GIVEN PASSAGE:
-- Opening Marker --

The single-arg outer call (withOptimistic<F>(keys)) is what makes the keys array type-check against keyof F — a typo like ['valuess'] becomes a compile error. The inner call accepts your mutator handler unchanged.

If the inner handler throws, facts.values snaps back to its pre-handler value and the throw propagates upward.

Scope: deliberately tight

This package operates within a single resolver invocation. It is:

  • ✅ A "try / restore on catch" macro
  • ❌ NOT a system-wide transaction
  • ❌ NOT a cross-module rollback
  • ❌ NOT a replay-undo

If you need cross-module rollback, you're describing a distributed transaction — not what this is. The MIGRATION_FEEDBACK item this addresses (#19) is explicitly resolver-scope.

API

createSnapshot(facts, keys) → restore

Capture the current values of selected keys; return a restore function. Use inside a try/catch:

const restore = createSnapshot(facts, ['values', 'lastSavedAt']);
try {
  facts.values = optimisticGuess(payload);
  facts.values = await deps.submit(payload);
  facts.lastSavedAt = Date.now();
} catch (err) {
  restore();
  throw err;
}

restore() can be called multiple times — each call writes the captured snapshot back. Useful if your handler has multiple mid-execution decision points.

-- Closing Marker --

TASK SET:
A. State whether each statement agrees with the package documentation, answering yes or no and quoting the deciding words: (i) the package is a system-wide transaction; (ii) restore() may be called more than once; (iii) when the inner handler throws, the throw propagates upward.
B. Edit the package documentation from "If the inner" to "is explicitly resolver-scope.", replacing "macro" with "wrapper".
The material after this point comes from a separate source unrelated to the package documentation.

SUPPLIED DATA:

-- Opening Marker --

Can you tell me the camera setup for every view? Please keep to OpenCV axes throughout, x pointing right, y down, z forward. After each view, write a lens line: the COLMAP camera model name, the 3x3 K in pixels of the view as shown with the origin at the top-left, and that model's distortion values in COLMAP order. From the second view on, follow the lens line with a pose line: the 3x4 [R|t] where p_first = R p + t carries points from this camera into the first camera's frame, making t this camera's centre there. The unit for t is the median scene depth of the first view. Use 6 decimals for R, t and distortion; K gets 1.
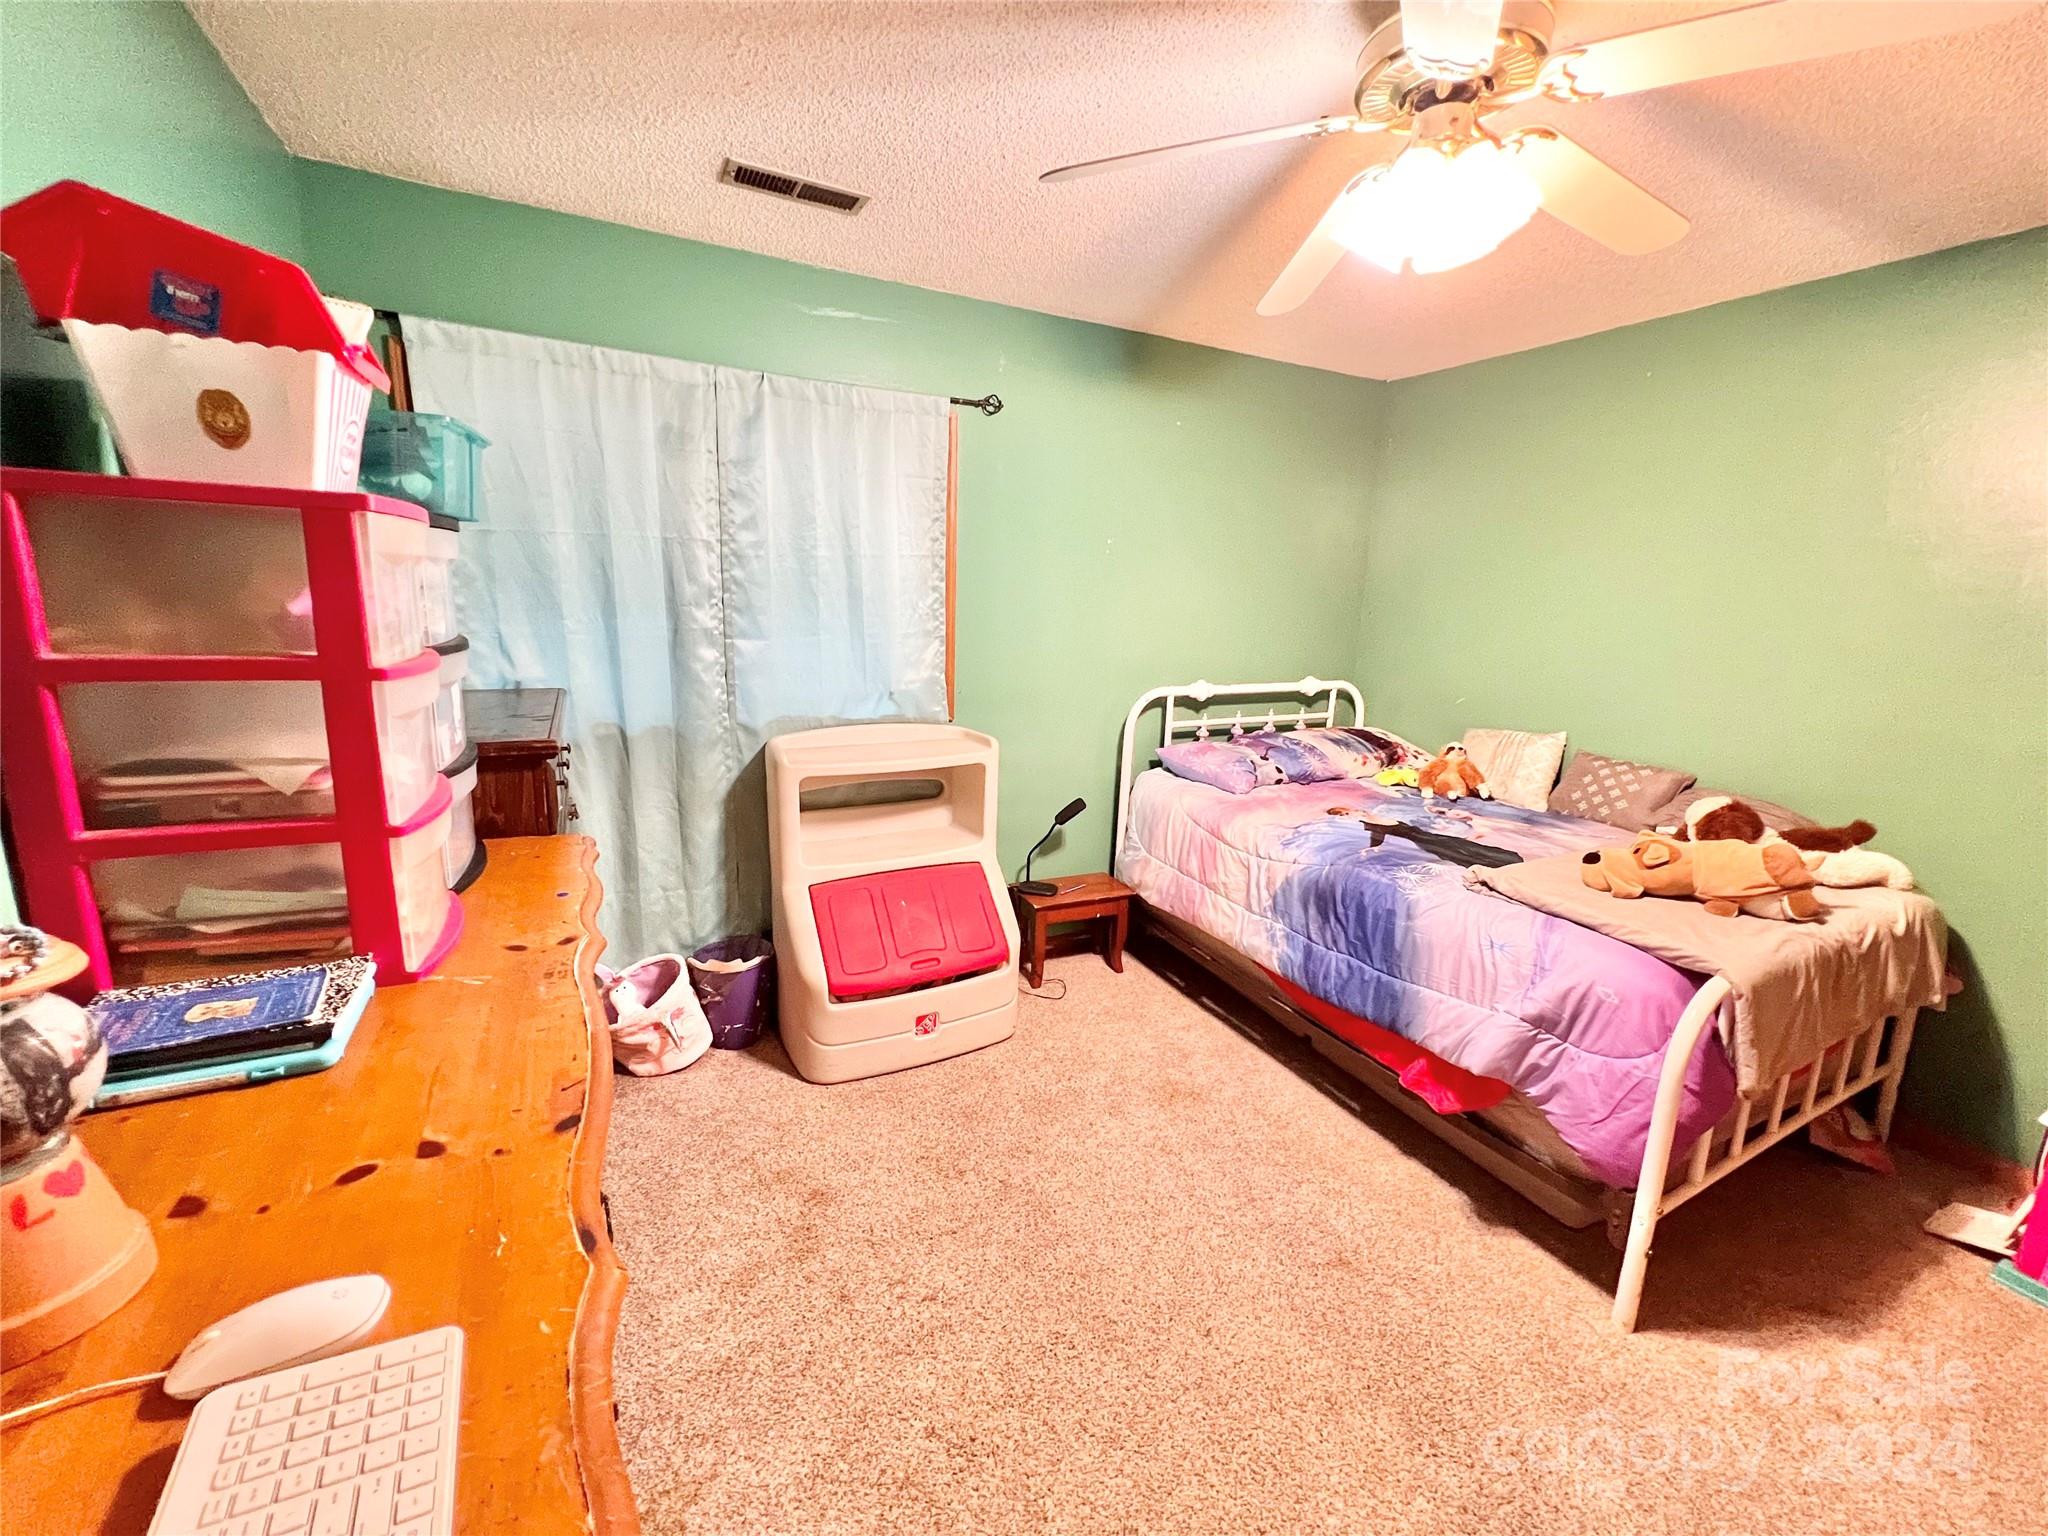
lens RADIAL K [[822.7, 0, 1020.2], [0, 822.7, 761.0], [0, 0, 1]] dist [-0.003431, 0.000655]
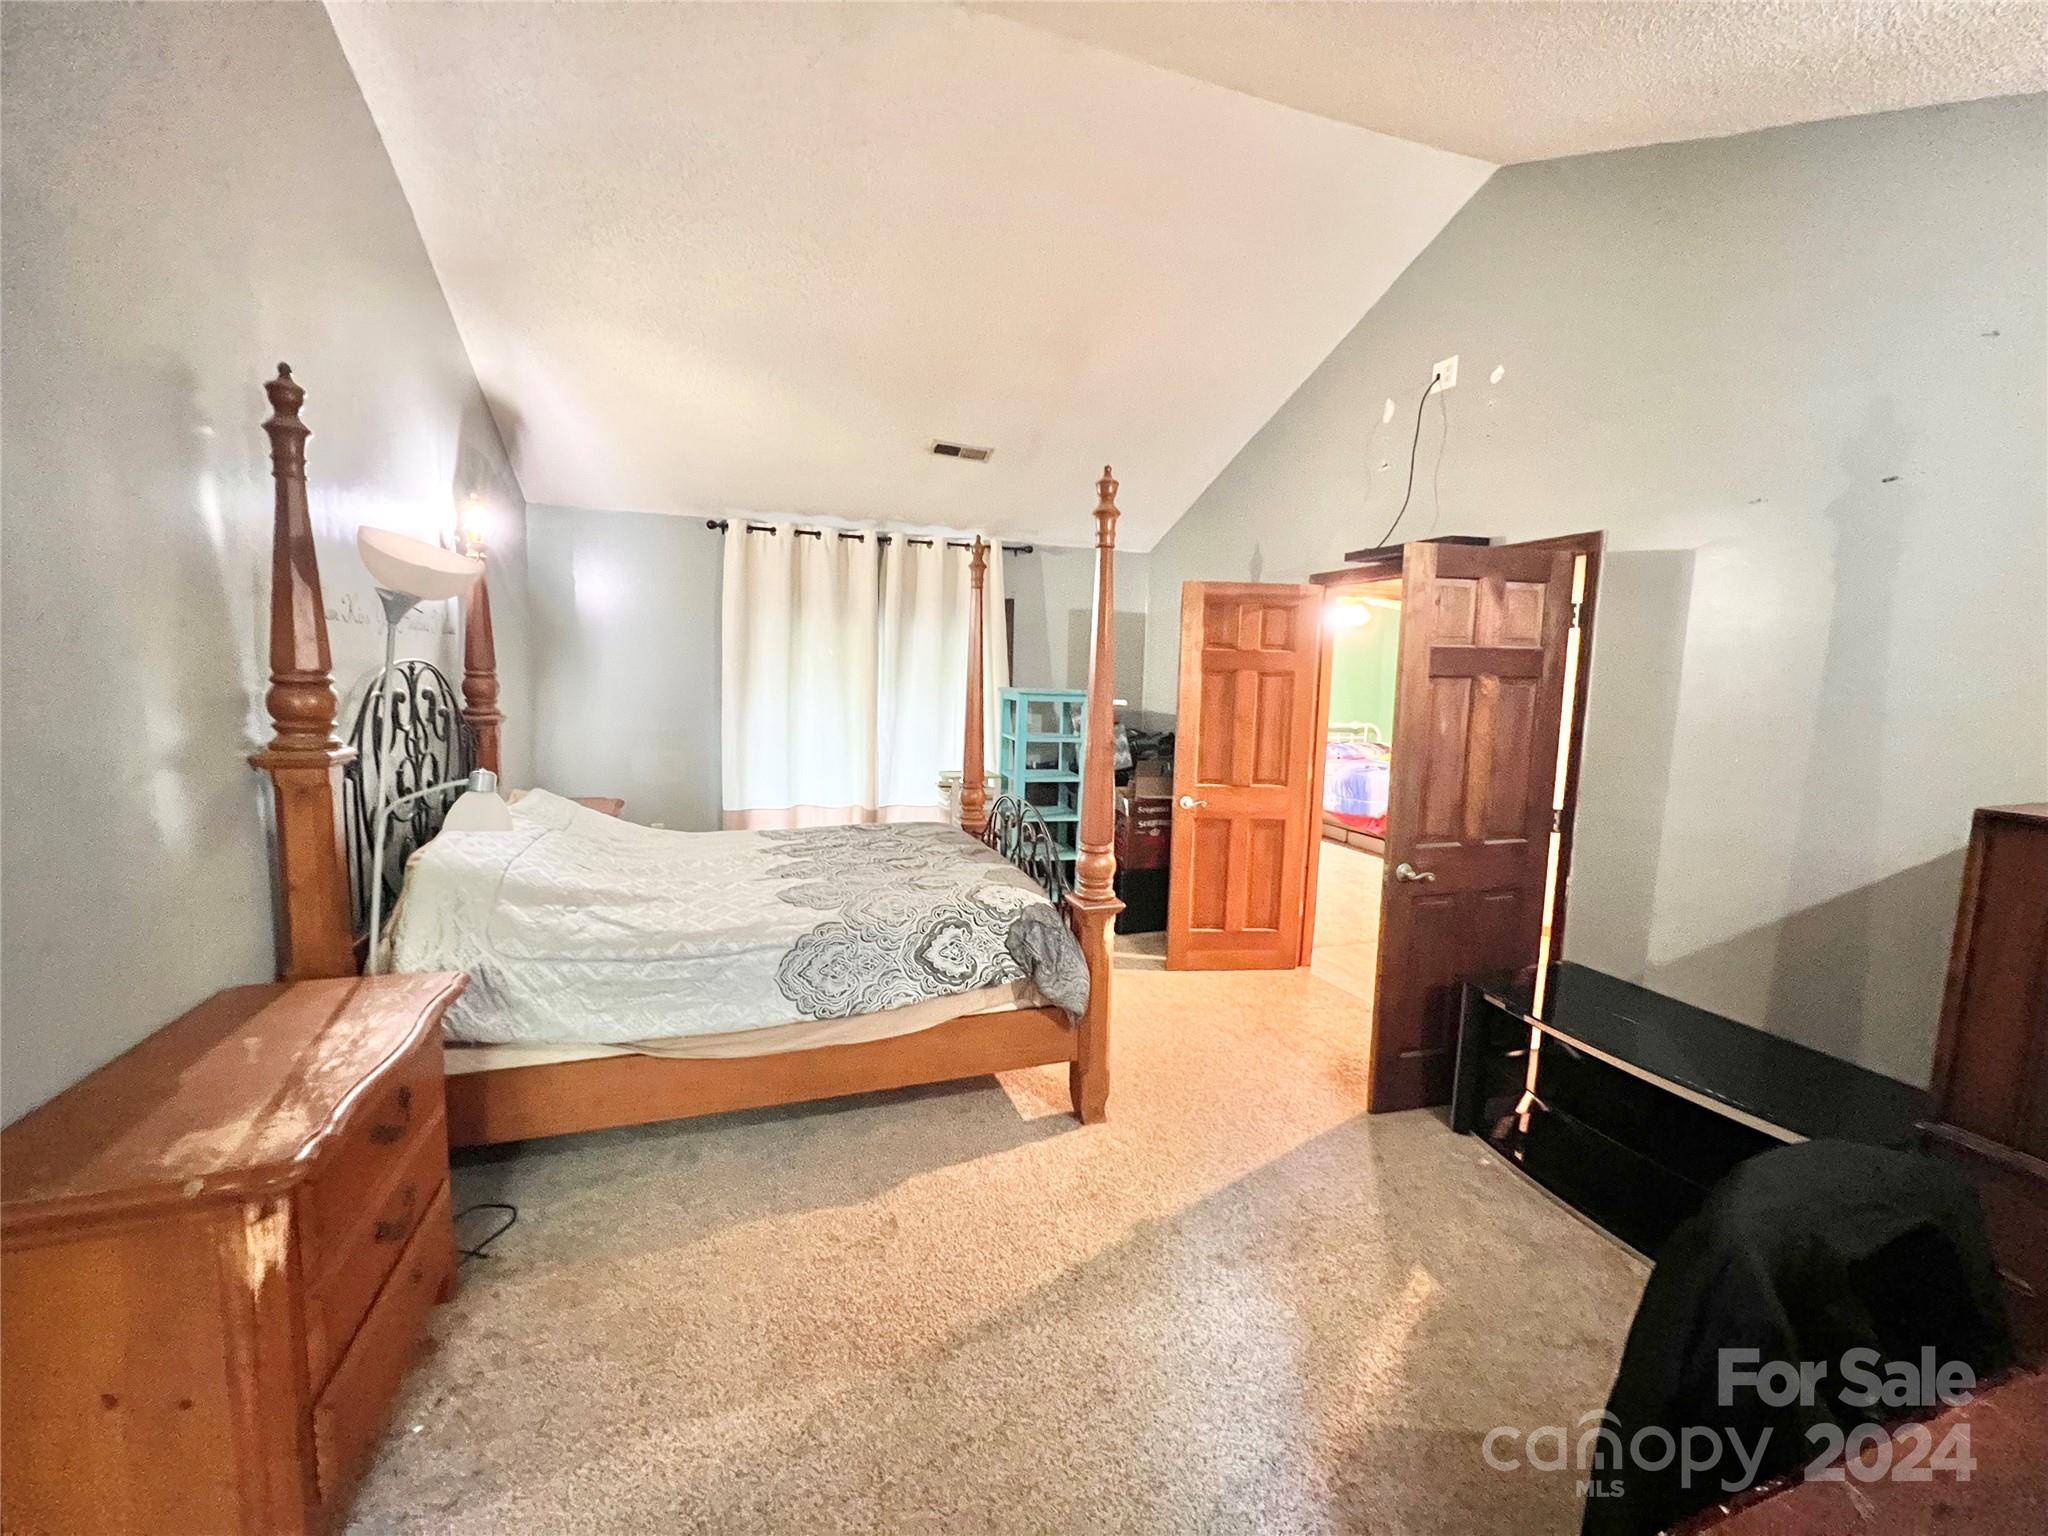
lens RADIAL K [[820.3, 0, 1020.5], [0, 820.3, 761.3], [0, 0, 1]] dist [-0.002370, -0.000346]
pose [[0.989503, 0.004021, -0.144456, -0.311612], [-0.018538, 0.994886, -0.099292, 0.303385], [0.143318, 0.100928, 0.984517, -1.695258]]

-- Closing Marker --

RESPONSE LIST:
A.
(i) No: "NOT a system-wide transaction"
(ii) Yes: "restore() can be called multiple times"
(iii) Yes: "the throw propagates upward"

B.
If the inner handler throws, facts.values snaps back to its pre-handler value and the throw propagates upward.

Scope: deliberately tight

This package operates within a single resolver invocation. It is:

  • ✅ A "try / restore on catch" wrapper
  • ❌ NOT a system-wide transaction
  • ❌ NOT a cross-module rollback
  • ❌ NOT a replay-undo

If you need cross-module rollback, you're describing a distributed transaction — not what this is. The MIGRATION_FEEDBACK item this addresses (#19) is explicitly resolver-scope.